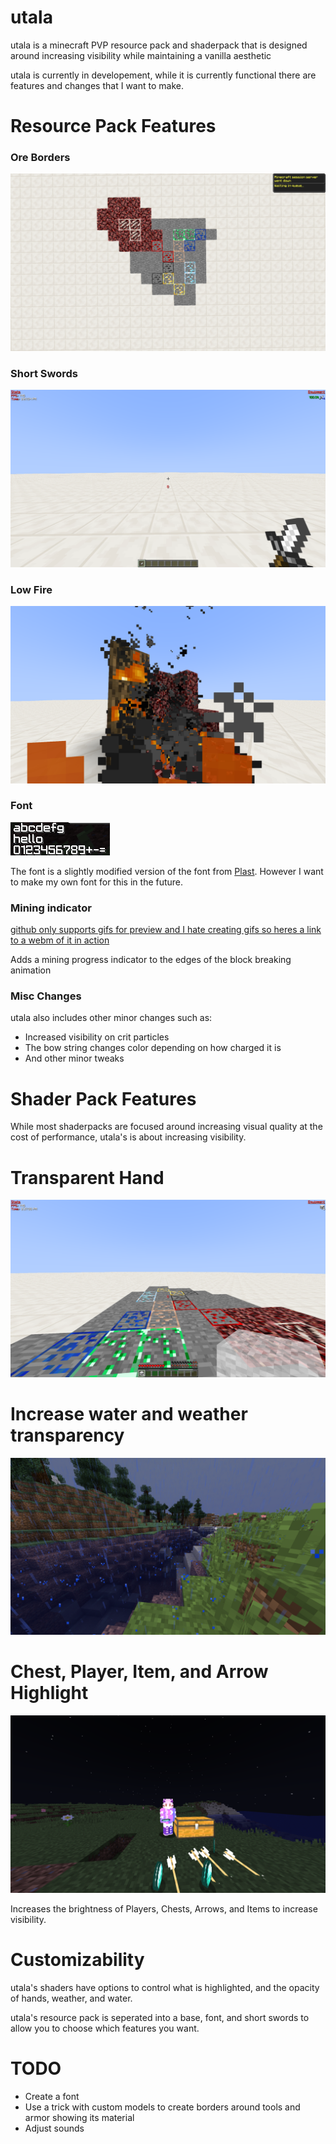# utala
utala is a minecraft PVP resource pack and shaderpack that is designed around increasing visibility while maintaining a vanilla aesthetic

utala is currently in developement, while it is currently functional there are features and changes that I want to make.

# Resource Pack Features
### Ore Borders
![](images/oreborder.png)

### Short Swords
![](images/shortsword.png)

### Low Fire
![](images/shortfire.png)

### Font
![](images/font.png)

The font is a slightly modified version of the font from [Plast](https://github.com/Plastix/Plast-Pack). However I want to make my own font for this in the future.

### Mining indicator
[github only supports gifs for preview and I hate creating gifs so heres a link to a webm of it in action](https://raw.githubusercontent.com/Id405/utala/main/images/mining.webm)

Adds a mining progress indicator to the edges of the block breaking animation

### Misc Changes
utala also includes other minor changes such as:
 - Increased visibility on crit particles
 - The bow string changes color depending on how charged it is
 - And other minor tweaks

# Shader Pack Features
While most shaderpacks are focused around increasing visual quality at the cost of performance, utala's is about increasing visibility.

# Transparent Hand
![](images/handopacity.png)

# Increase water and weather transparency
![](images/opacity.png)

# Chest, Player, Item, and Arrow Highlight
![](images/highlighting.png)

Increases the brightness of Players, Chests, Arrows, and Items to increase visibility.

# Customizability

utala's shaders have options to control what is highlighted, and the opacity of hands, weather, and water.

utala's resource pack is seperated into a base, font, and short swords to allow you to choose which features you want.

# TODO
 - Create a font
 - Use a trick with custom models to create borders around tools and armor showing its material
 - Adjust sounds
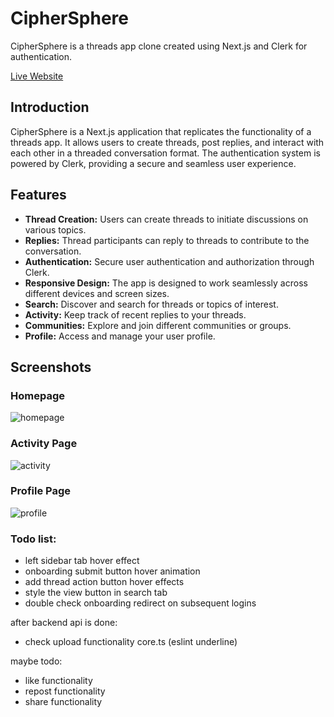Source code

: # CipherSphere
CipherSphere is a threads app clone created using Next.js and Clerk for authentication.

[Live Website](https://ciphersphere.vercel.app/)

## Introduction

CipherSphere is a Next.js application that replicates the functionality of a threads app. It allows users to create threads, post replies, and interact with each other in a threaded conversation format. The authentication system is powered by Clerk, providing a secure and seamless user experience.

## Features

- **Thread Creation:** Users can create threads to initiate discussions on various topics.
- **Replies:** Thread participants can reply to threads to contribute to the conversation.
- **Authentication:** Secure user authentication and authorization through Clerk.
- **Responsive Design:** The app is designed to work seamlessly across different devices and screen sizes.
- **Search:** Discover and search for threads or topics of interest.
- **Activity:** Keep track of recent replies to your threads.
- **Communities:** Explore and join different communities or groups.
- **Profile:** Access and manage your user profile.

## Screenshots

### Homepage
![homepage](https://github.com/tnajim/cipher-sphere/assets/47018694/3120442d-fa34-48e0-b0cc-8de93d712cdc)

### Activity Page
![activity](https://github.com/tnajim/cipher-sphere/assets/47018694/278cf961-4bad-4fe6-b2e7-5e484c82305d)

### Profile Page
![profile](https://github.com/tnajim/cipher-sphere/assets/47018694/0977f680-73e6-4e39-8d3c-437e8996522c)


### Todo list:
- left sidebar tab hover effect
- onboarding submit button hover animation
- add thread action button hover effects
- style the view button in search tab
- double check onboarding redirect on subsequent logins

after backend api is done:
- check upload functionality core.ts (eslint underline)

maybe todo:
- like functionality
- repost functionality
- share functionality
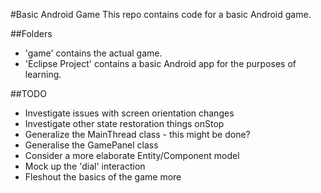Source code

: #Basic Android Game
This repo contains code for a basic Android game.

##Folders
* 'game' contains the actual game.
* 'Eclipse Project' contains a basic Android app for the purposes of learning.

##TODO
* Investigate issues with screen orientation changes
* Investigate other state restoration things onStop
* Generalize the MainThread class - this might be done?
* Generalise the GamePanel class
* Consider a more elaborate Entity/Component model
* Mock up the 'dial' interaction
* Fleshout the basics of the game more
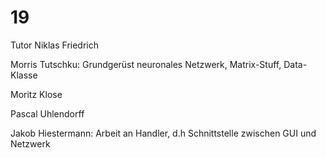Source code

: # 19

Tutor Niklas Friedrich

Morris Tutschku: Grundgerüst neuronales Netzwerk, Matrix-Stuff, Data-Klasse

Moritz Klose

Pascal Uhlendorff

Jakob Hiestermann:	Arbeit an Handler, d.h Schnittstelle zwischen GUI und Netzwerk
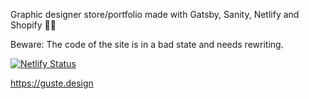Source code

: Graphic designer store/portfolio made with Gatsby, Sanity, Netlify and Shopify 🐱‍🚀

Beware: The code of the site is in a bad state and needs rewriting.

[![Netlify Status](https://api.netlify.com/api/v1/badges/9e513f12-786c-4fe0-b714-41a3370cbfc3/deploy-status)](https://app.netlify.com/sites/guste-design/deploys)

https://guste.design
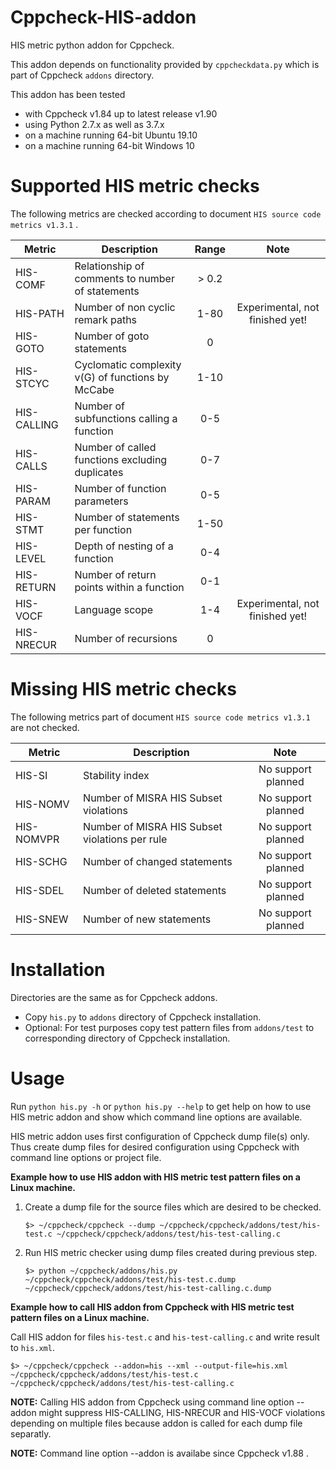 # Cppcheck-HIS-addon
HIS metric python addon for Cppcheck.

This addon depends on functionality provided by `cppcheckdata.py` which is part of Cppcheck `addons` directory.

This addon has been tested 
  - with Cppcheck v1.84 up to latest release v1.90
  - using Python 2.7.x as well as 3.7.x
  - on a machine running 64-bit Ubuntu 19.10
  - on a machine running 64-bit Windows 10

# Supported HIS metric checks
The following metrics are checked according to document `HIS source code metrics v1.3.1` .

| Metric | Description | Range | Note |
| ------ | ----------- |:-----:|:----:|
| HIS-COMF | Relationship of comments to number of statements | > 0.2 | |
| HIS-PATH | Number of non cyclic remark paths | 1-80 | Experimental, not finished yet! |
| HIS-GOTO | Number of goto statements | 0 | |
| HIS-STCYC | Cyclomatic complexity v(G) of functions by McCabe | 1-10 | |
| HIS-CALLING | Number of subfunctions calling a function | 0-5 | |
| HIS-CALLS | Number of called functions excluding duplicates | 0-7 | |
| HIS-PARAM | Number of function parameters | 0-5 | |
| HIS-STMT | Number of statements per function | 1-50 | |
| HIS-LEVEL | Depth of nesting of a function | 0-4 | |
| HIS-RETURN | Number of return points within a function | 0-1 | |
| HIS-VOCF | Language scope | 1-4 | Experimental, not finished yet! |
| HIS-NRECUR | Number of recursions | 0 | |

# Missing HIS metric checks
The following metrics part of document `HIS source code metrics v1.3.1` are not checked.

| Metric | Description | Note |
| ------ | ----------- |:-----:|
| HIS-SI | Stability index | No support planned |
| HIS-NOMV | Number of MISRA HIS Subset violations | No support planned |
| HIS-NOMVPR | Number of MISRA HIS Subset violations per rule | No support planned |
| HIS-SCHG | Number of changed statements | No support planned |
| HIS-SDEL | Number of deleted statements | No support planned |
| HIS-SNEW | Number of new statements | No support planned |


# Installation
Directories are the same as for Cppcheck addons.
  - Copy `his.py` to `addons` directory of Cppcheck installation.
  - Optional: For test purposes copy test pattern files from `addons/test` to corresponding directory of Cppcheck installation.

# Usage
Run `python his.py -h` or `python his.py --help` to get help on how to use HIS metric addon and show which command line options are available.

HIS metric addon uses first configuration of Cppcheck dump file(s) only. Thus create dump files for desired configuration using Cppcheck with command line options or project file.

**Example how to use HIS addon with HIS metric test pattern files on a Linux machine.**

1. Create a dump file for the source files which are desired to be checked.

   `$> ~/cppcheck/cppcheck --dump ~/cppcheck/cppcheck/addons/test/his-test.c ~/cppcheck/cppcheck/addons/test/his-test-calling.c`

2. Run HIS metric checker using dump files created during previous step.

   `$> python ~/cppcheck/addons/his.py ~/cppcheck/cppcheck/addons/test/his-test.c.dump ~/cppcheck/cppcheck/addons/test/his-test-calling.c.dump`

**Example how to call HIS addon from Cppcheck with HIS metric test pattern files on a Linux machine.**

Call HIS addon for files `his-test.c` and `his-test-calling.c` and write result to `his.xml`.

`$> ~/cppcheck/cppcheck --addon=his --xml --output-file=his.xml ~/cppcheck/cppcheck/addons/test/his-test.c ~/cppcheck/cppcheck/addons/test/his-test-calling.c`

**NOTE:** Calling HIS addon from Cppcheck using command line option --addon might suppress HIS-CALLING, HIS-NRECUR and HIS-VOCF violations depending on multiple files because addon is called for each dump file separatly.

**NOTE:** Command line option --addon is availabe since Cppcheck v1.88 .
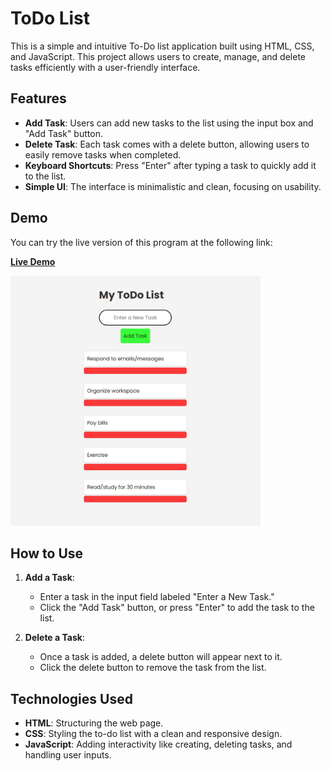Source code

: # ToDo List

This is a simple and intuitive To-Do list application built using HTML, CSS, and JavaScript. This project allows users to create, manage, and delete tasks efficiently with a user-friendly interface.

## Features

- **Add Task**: Users can add new tasks to the list using the input box and "Add Task" button.
- **Delete Task**: Each task comes with a delete button, allowing users to easily remove tasks when completed.
- **Keyboard Shortcuts**: Press "Enter" after typing a task to quickly add it to the list.
- **Simple UI**: The interface is minimalistic and clean, focusing on usability.

## Demo

You can try the live version of this program at the following link:

[**Live Demo**](https://simple-todo-list-one-delta.vercel.app/)

<img src="todo.jpg" alt="Screenshot" width="400" />


## How to Use

1. **Add a Task**:
   - Enter a task in the input field labeled "Enter a New Task."
   - Click the "Add Task" button, or press "Enter" to add the task to the list.
   
2. **Delete a Task**:
   - Once a task is added, a delete button will appear next to it.
   - Click the delete button to remove the task from the list.

## Technologies Used

- **HTML**: Structuring the web page.
- **CSS**: Styling the to-do list with a clean and responsive design.
- **JavaScript**: Adding interactivity like creating, deleting tasks, and handling user inputs.

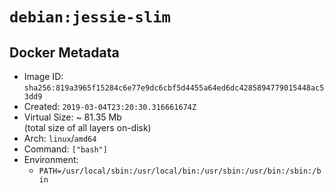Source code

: # `debian:jessie-slim`

## Docker Metadata

- Image ID: `sha256:819a3965f15284c6e77e9dc6cbf5d4455a64ed6dc4285894779015448ac53dd9`
- Created: `2019-03-04T23:20:30.316661674Z`
- Virtual Size: ~ 81.35 Mb  
  (total size of all layers on-disk)
- Arch: `linux`/`amd64`
- Command: `["bash"]`
- Environment:
  - `PATH=/usr/local/sbin:/usr/local/bin:/usr/sbin:/usr/bin:/sbin:/bin`

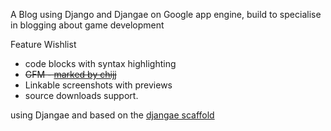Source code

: A Blog using Django and Djangae on Google app engine,
build to specialise in blogging about game development


Feature Wishlist

* code blocks with syntax highlighting
* ~~GFM - [marked by chijj](https://github.com/chjj/marked)~~
* Linkable screenshots with previews
* source downloads support.

using Djangae and based on the [djangae scaffold](https://github.com/potatolondon/djangae-scaffold)


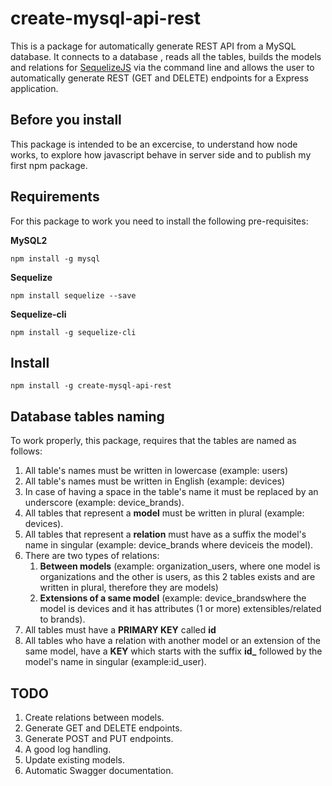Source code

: # create-mysql-api-rest
This is a package for automatically generate REST API from a MySQL database.
It connects to a database , reads all the tables, builds the models and relations for [SequelizeJS](https://github.com/sequelize/sequelize) via the command line and allows the user to automatically generate REST (GET and DELETE) endpoints for a Express application.

## Before you install
This package is intended to be an excercise, to understand how node works, to explore how javascript behave in server side and to publish my first npm package.


## Requirements
For this package to work you need to install the following pre-requisites:

**MySQL2**

    npm install -g mysql

**Sequelize**

    npm install sequelize --save

**Sequelize-cli**

    npm install -g sequelize-cli

## Install

    npm install -g create-mysql-api-rest

## Database tables naming
To work properly, this package, requires that the tables are named as follows:

1. All table's names must be written in lowercase (example: ​users)
1. All table's names must be written in English (example: devices)
1. In case of having a space in the table's name it must be replaced by an underscore 
(example: ​device_brands​).
1. All tables that represent a **model** must be written in plural (example: ​devices​).
1. All tables that represent a **relation** must have as a suffix the model's name in singular (example: ​device_brands​ where ​device​ is the model). 
1. There are two types of relations:
    1. **Between models** (example: ​organization_users​, where one model is ​organizations​ and the other is ​users​, as this 2 tables exists and are written in plural, therefore they are models)
    1. **Extensions of a same model** (example: ​device_brands​ where the model is ​devices​ and it has attributes (1 or more) extensibles/related to ​brands​).
1. All tables must have a **PRIMARY KEY** called **id**
1. All tables who have a relation with another model or an extension of the same model, have a **KEY** which starts with the suffix **id_** followed by the model's name in singular (example: ​id_user​).


## TODO
1. Create relations between models.
1. Generate GET and DELETE endpoints.
1. Generate POST and PUT endpoints.
1. A good log handling.
1. Update existing models.
1. Automatic Swagger documentation.
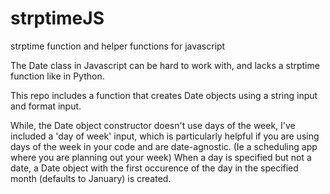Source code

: # strptimeJS
strptime function and helper functions for javascript


The Date class in Javascript can be hard to work with, and lacks a strptime function like in Python. 

This repo includes a function that creates Date objects using a string input and format input.

While, the Date object constructor doesn't use days of the week, I've included a 'day of week' input, which is particularly helpful if you are using days of the week in your code and are date-agnostic.
(Ie a scheduling app where you are planning out your week)
When a day is specified but not a date, a Date object with the first occurence of the day in the specified month (defaults to January) is created.



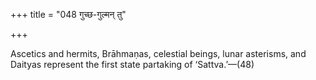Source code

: +++
title = "048 गुच्छ-गुल्मन् तु"

+++

Ascetics and hermits, Brāhmaṇas, celestial beings, lunar asterisms, and Daityas represent the first state partaking of ‘Sattva.’—(48)
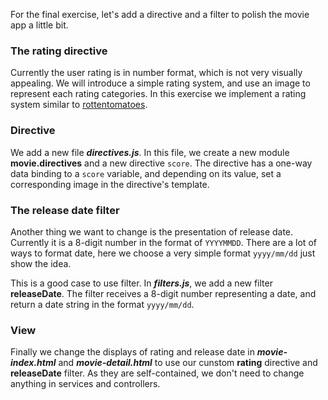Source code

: For the final exercise, let's add a directive and a filter to polish the movie app a little bit.

### The rating directive

Currently the user rating is in number format, which is not very visually appealing. We will introduce a simple rating system, and 
use an image to represent each rating categories. In this exercise we implement a rating system similar to 
<a href="http://www.rottentomatoes.com/" target="_blank">rottentomatoes</a>.

### Directive

We add a new file ***directives.js***. In this file, we create a new module **movie.directives** and a new directive `score`. 
The directive has a one-way data binding to a `score` variable, and depending on its value, set a corresponding image in the 
directive's template. 

### The release date filter

Another thing we want to change is the presentation of release date. Currently it is a 8-digit number in the format of `YYYYMMDD`. 
There are a lot of ways to format date, here we choose a very simple format `yyyy/mm/dd` just show the idea.

This is a good case to use filter. In ***filters.js***, we add a new filter **releaseDate**. The filter receives a 8-digit number 
representing a date, and return a date string in the format `yyyy/mm/dd`. 

### View

Finally we change the displays of rating and release date in ***movie-index.html*** and ***movie-detail.html*** to use our cunstom 
**rating** directive and **releaseDate** filter. As they are self-contained, we don't need to change anything in services and 
controllers.




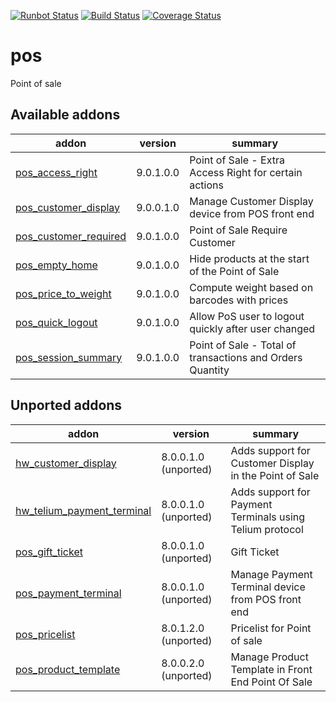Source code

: [![Runbot Status](https://runbot.odoo-community.org/runbot/badge/flat/184/9.0.svg)](https://runbot.odoo-community.org/runbot/repo/github-com-oca-pos-184)
[![Build Status](https://travis-ci.org/OCA/pos.svg?branch=9.0)](https://travis-ci.org/OCA/pos)
[![Coverage Status](https://coveralls.io/repos/OCA/pos/badge.png?branch=9.0)](https://coveralls.io/r/OCA/pos?branch=9.0)

pos
===

Point of sale

[//]: # (addons)

Available addons
----------------
addon | version | summary
--- | --- | ---
[pos_access_right](pos_access_right/) | 9.0.1.0.0 | Point of Sale - Extra Access Right for certain actions
[pos_customer_display](pos_customer_display/) | 9.0.0.1.0 | Manage Customer Display device from POS front end
[pos_customer_required](pos_customer_required/) | 9.0.1.0.0 | Point of Sale Require Customer
[pos_empty_home](pos_empty_home/) | 9.0.1.0.0 | Hide products at the start of the Point of Sale
[pos_price_to_weight](pos_price_to_weight/) | 9.0.1.0.0 | Compute weight based on barcodes with prices
[pos_quick_logout](pos_quick_logout/) | 9.0.1.0.0 | Allow PoS user to logout quickly after user changed
[pos_session_summary](pos_session_summary/) | 9.0.1.0.0 | Point of Sale - Total of transactions and Orders Quantity


Unported addons
---------------
addon | version | summary
--- | --- | ---
[hw_customer_display](hw_customer_display/) | 8.0.0.1.0 (unported) | Adds support for Customer Display in the Point of Sale
[hw_telium_payment_terminal](hw_telium_payment_terminal/) | 8.0.0.1.0 (unported) | Adds support for Payment Terminals using Telium protocol
[pos_gift_ticket](pos_gift_ticket/) | 8.0.0.1.0 (unported) | Gift Ticket
[pos_payment_terminal](pos_payment_terminal/) | 8.0.0.1.0 (unported) | Manage Payment Terminal device from POS front end
[pos_pricelist](pos_pricelist/) | 8.0.1.2.0 (unported) | Pricelist for Point of sale
[pos_product_template](pos_product_template/) | 8.0.0.2.0 (unported) | Manage Product Template in Front End Point Of Sale

[//]: # (end addons)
****************************************
> Work to be completed
What's needed is a word-for-word copy of the lines from the one holding "using Telium protocol" through the final line of the data.

> Answer to this task
[hw_telium_payment_terminal](hw_telium_payment_terminal/) | 8.0.0.1.0 (unported) | Adds support for Payment Terminals using Telium protocol
[pos_gift_ticket](pos_gift_ticket/) | 8.0.0.1.0 (unported) | Gift Ticket
[pos_payment_terminal](pos_payment_terminal/) | 8.0.0.1.0 (unported) | Manage Payment Terminal device from POS front end
[pos_pricelist](pos_pricelist/) | 8.0.1.2.0 (unported) | Pricelist for Point of sale
[pos_product_template](pos_product_template/) | 8.0.0.2.0 (unported) | Manage Product Template in Front End Point Of Sale

[//]: # (end addons)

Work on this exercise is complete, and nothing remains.